At a White House event last week, Goya CEO Robert Unanue said, “We're all truly blessed at the same time to have a leader like President Trump, who is a builder.” This, not surprisingly, didn't sit well with some Goya customers, who responded to the CEO's comments by saying they'd take their business elsewhere.

The White House is now pushing back in the opposite direction.

Ivanka Trump tweeted support for Goya Foods on Tuesday after comments from the company's top executive in support of President Donald Trump last week prompted calls to boycott the brand. “If it’s Goya, it has to be good,” the president’s daughter, who serves as a formal adviser to the president in the White House, tweeted late Tuesday in both English and Spanish along with a photo of her posing with can of black beans.

What the public saw, in effect, is a prominent White House official using her platform to do a commercial for a private company. If you're thinking there must be federal ethics law prohibiting such an abuse, you're right.

In fact, federal ethics laws are not ambiguous in areas like these: "An employee shall not use or permit the use of his Government position or title or any authority associated with his public office to endorse any product, service or enterprise ... "

Generous observers may be tempted to say Ivanka Trump, who had no real background in government or public service before taking a powerful position on her father's team, simply didn't know about legal limits before endorsing the private company's products.

That, however, seems rather hard to believe given the familiarity of the circumstances.

Less than a month after Donald Trump’s inauguration, Kellyanne Conway appeared on national television and encouraged the public to buy Ivanka Trump’s merchandise. The Office of Government Ethics wasn’t pleased, warning the White House there was “strong reason” to believe the presidential aide misused her office and violated ethics rules.

The trouble, of course, is that Team Trump doesn't care about ethical limitations. Indeed, members of Team Trump have said so, out loud and on the record, more than once.

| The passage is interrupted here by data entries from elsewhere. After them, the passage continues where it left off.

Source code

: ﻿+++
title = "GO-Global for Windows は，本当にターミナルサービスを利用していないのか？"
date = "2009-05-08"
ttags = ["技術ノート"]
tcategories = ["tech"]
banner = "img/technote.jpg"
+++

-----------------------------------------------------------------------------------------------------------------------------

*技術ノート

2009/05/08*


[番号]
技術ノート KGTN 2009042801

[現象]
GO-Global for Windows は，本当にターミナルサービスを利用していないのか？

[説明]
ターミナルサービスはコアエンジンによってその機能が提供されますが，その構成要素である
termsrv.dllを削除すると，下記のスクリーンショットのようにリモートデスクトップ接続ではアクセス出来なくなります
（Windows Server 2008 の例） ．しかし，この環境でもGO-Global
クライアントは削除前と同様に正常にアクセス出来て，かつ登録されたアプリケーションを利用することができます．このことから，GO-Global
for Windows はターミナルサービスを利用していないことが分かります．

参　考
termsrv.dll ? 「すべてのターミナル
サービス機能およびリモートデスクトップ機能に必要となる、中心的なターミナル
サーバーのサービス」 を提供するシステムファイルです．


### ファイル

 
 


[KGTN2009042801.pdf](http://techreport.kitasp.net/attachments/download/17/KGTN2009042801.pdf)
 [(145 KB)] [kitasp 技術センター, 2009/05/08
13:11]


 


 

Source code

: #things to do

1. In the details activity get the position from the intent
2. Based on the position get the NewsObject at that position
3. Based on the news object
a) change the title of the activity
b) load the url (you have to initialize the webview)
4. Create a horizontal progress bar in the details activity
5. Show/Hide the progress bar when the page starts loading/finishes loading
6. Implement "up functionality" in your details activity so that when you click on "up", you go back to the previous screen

Last year, when Kellyanne Conway was pressed on her ethical transgressions, she told a reporter, “Blah, blah, blah.” The same week, a prominent HUD official -- who used to be a Trump family wedding planner -- acknowledged that some of her political rhetoric may run afoul of ethics rules, but she wrote on Facebook, "Either way, I honestly don’t care anymore.”

And that's what makes Ivanka Trump's latest gambit so notable: it's not her endorsement of a product; it's her and her colleagues' indifference toward ethical limits.

Team Trump is made up of people who are convinced that rules are intended for others, not themselves.